By late October the majority of ships were being serviced by scab labour and regular fights broke out on the wharf. The premises of some Greeks and Italians were bombed. On 2 November there was a violent confrontation as unionists tried to break through a police cordon protecting one of the ships using ‘volunteer’ labour on Princes Pier. The police were ordered to fire into the crowd and four unionists were wounded. One, returned soldier Alan Whittaker, later died of his wounds. Over the following weeks most unionists who could returned to work. However the repercussions from the 1928 strike continued for decades, not least because two unions thereafter competed for work — the WWFA and a new union, the Permanent and Casuals Wharf Labourers’ Union, comprising those brought in to break the strike. In time the two rival unions would bury their differences, but it took many years.
Herald 21 September 1928, p. 24
Reproduced courtesy National Library of Australia
A newspaper photograph of men from the WWFA lining up for selection for the morning shift in September 1928.

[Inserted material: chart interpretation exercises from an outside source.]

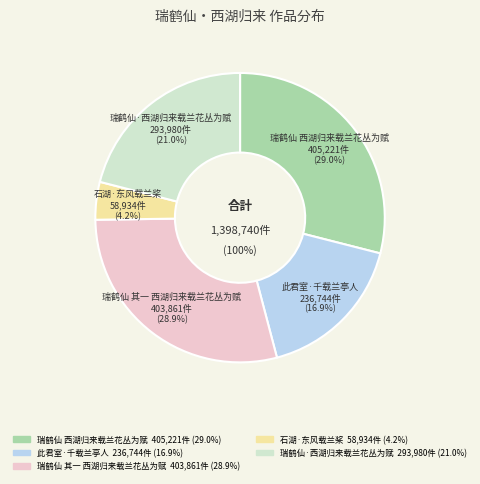

Approximately how many times larger is the value at 瑞鹤仙 西湖归来载兰花丛为赋 compared to 此君室·千载兰亭人?

1.7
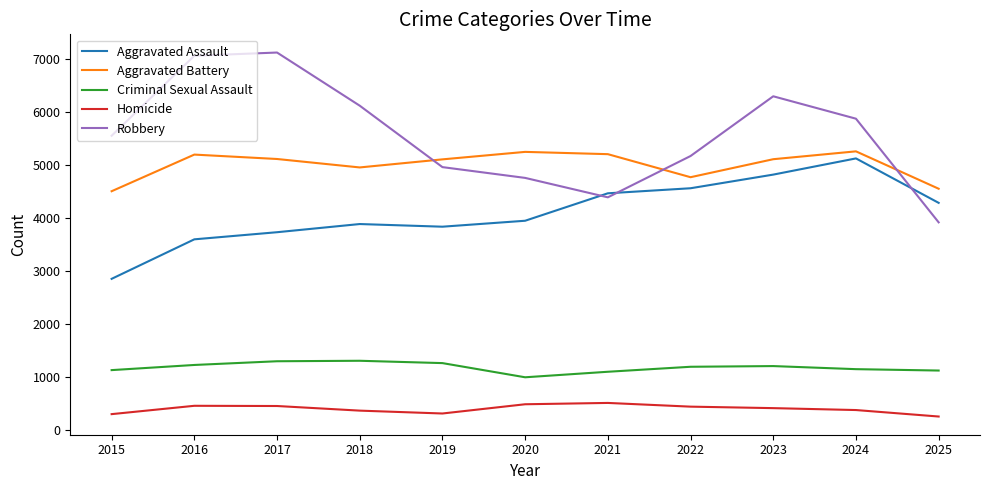

In Homicide, how many points are higher than both neighbors (excluding endpoints)?

2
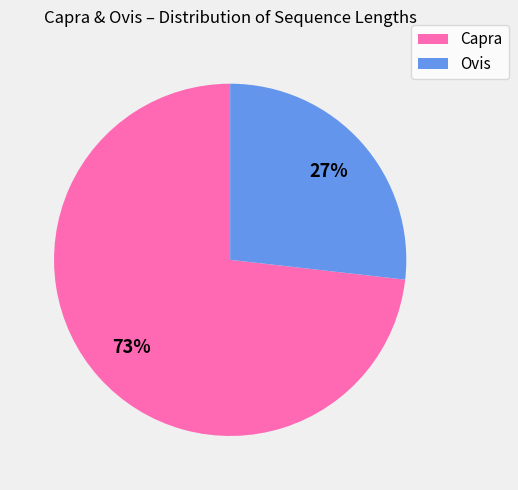

Approximately how many times larger is the value at Ovis compared to Capra?

0.4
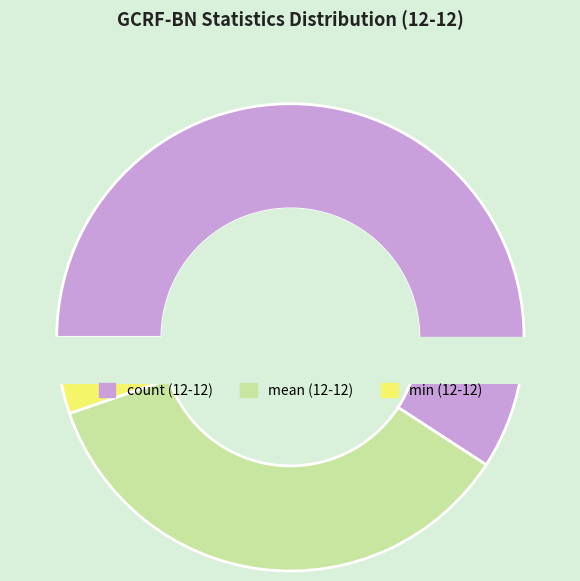

To the nearest percent, what portion does min represent?

2%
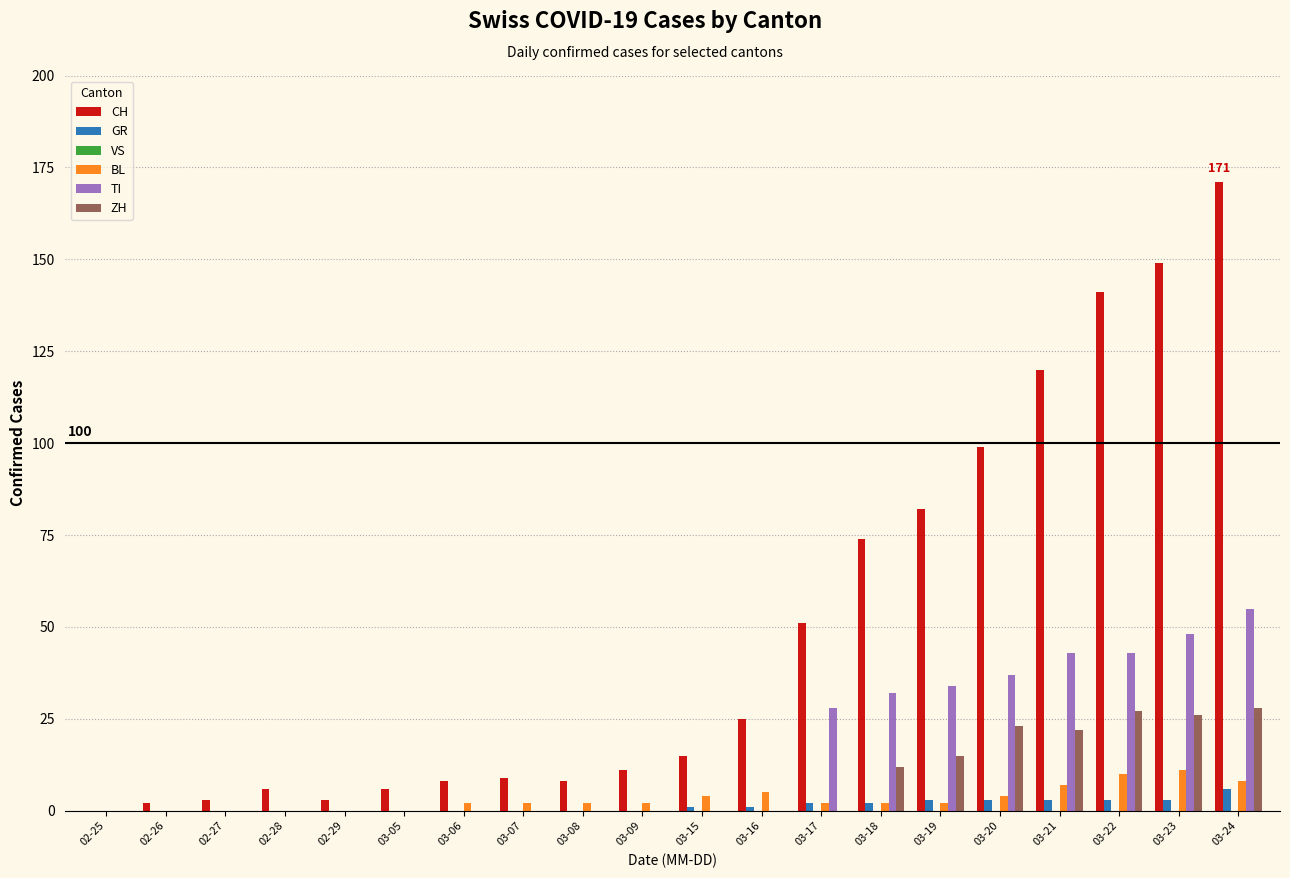

Which series has the largest total across all categories?

CH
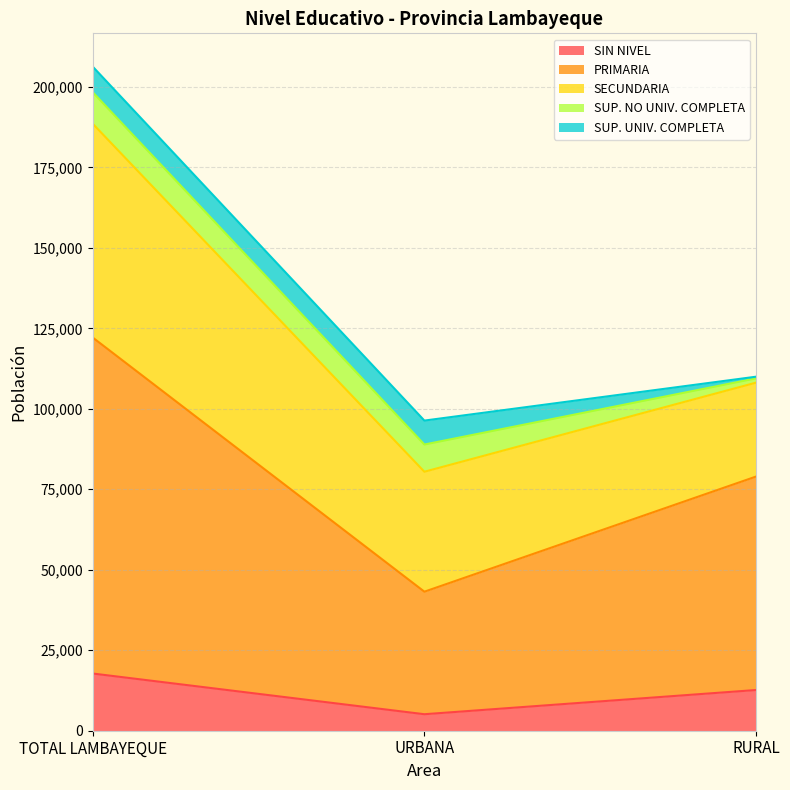

Between TOTAL LAMBAYEQUE and RURAL, which series saw the biggest shift?

PRIMARIA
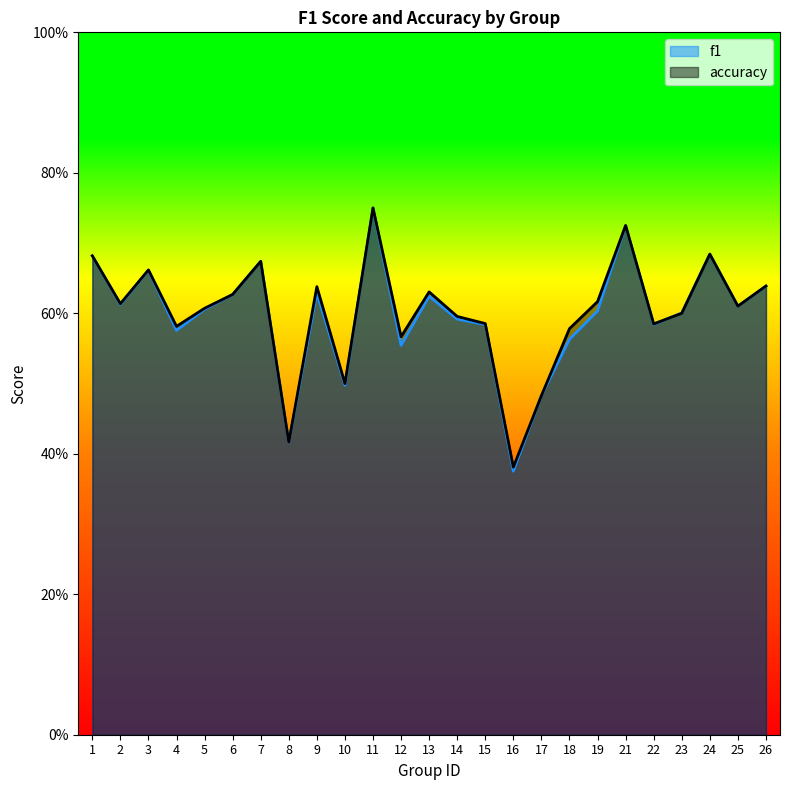

What is the maximum value shown in the chart?

0.8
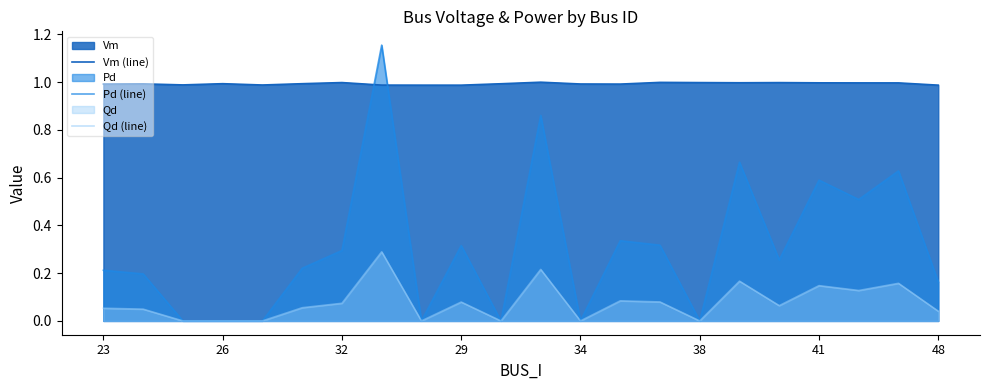

The value of Vm (line) at 29 is 0.6. True or false?

False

Waterside workers and seamen demonstrate outside the Commonwealth Industrial Court Building, 1958.
Reproduced courtesy State Library Victoria
The waterfront continued to be turbulent during the period after the Second World War. Full employment allowed unions to bargain for better wages and conditions and the unions were powerful protectors of their members. In 1951 the WWF absorbed the former Permanent and Casual Wharf Labourers’ Union, increasing its bargaining power. In 1958, when this press photograph was taken, workers were demonstrating against attempts to reduce the size of gangs on the wharf, citing safety concerns and the high rate of accidents. Previously the unions had organised workers into gangs and rotated members to share the work equally, effectively contracting with employers to supply the workforce. But maritime unions were still regarded as radical unions by employer groups, which continued to seek to reduce their bargaining power.
The battle between employers and unions continued well into recent times. One particularly bitter and extended dispute took place in 1997-8 when the Maritime Union of Australia, formed by an amalgamation in 1993 of the Waterside Workers’ Federation and the Seamen’s Union, opposed an attempt by Patrick Stevedoring Corporation to restructure its business, sacking its union workforce and replacing them with non-union labour. In the resulting lock out of workers, the union established picket lines on the docks, attempting to keep out ‘scab’ workers. Patrick was supported by the Federal Liberal Government, which argued that reducing the power of the unions would increase productivity on Australian wharves. Legal action, which progressed all the way to the High Court, eventually saw union workers reinstated, but with a reducing workforce to be achieved through voluntary redundancies and changes to work practices. In the intervening years bulk handling and containerisation had already cut the maritime workforce significantly, also reducing the resources of the maritime unions.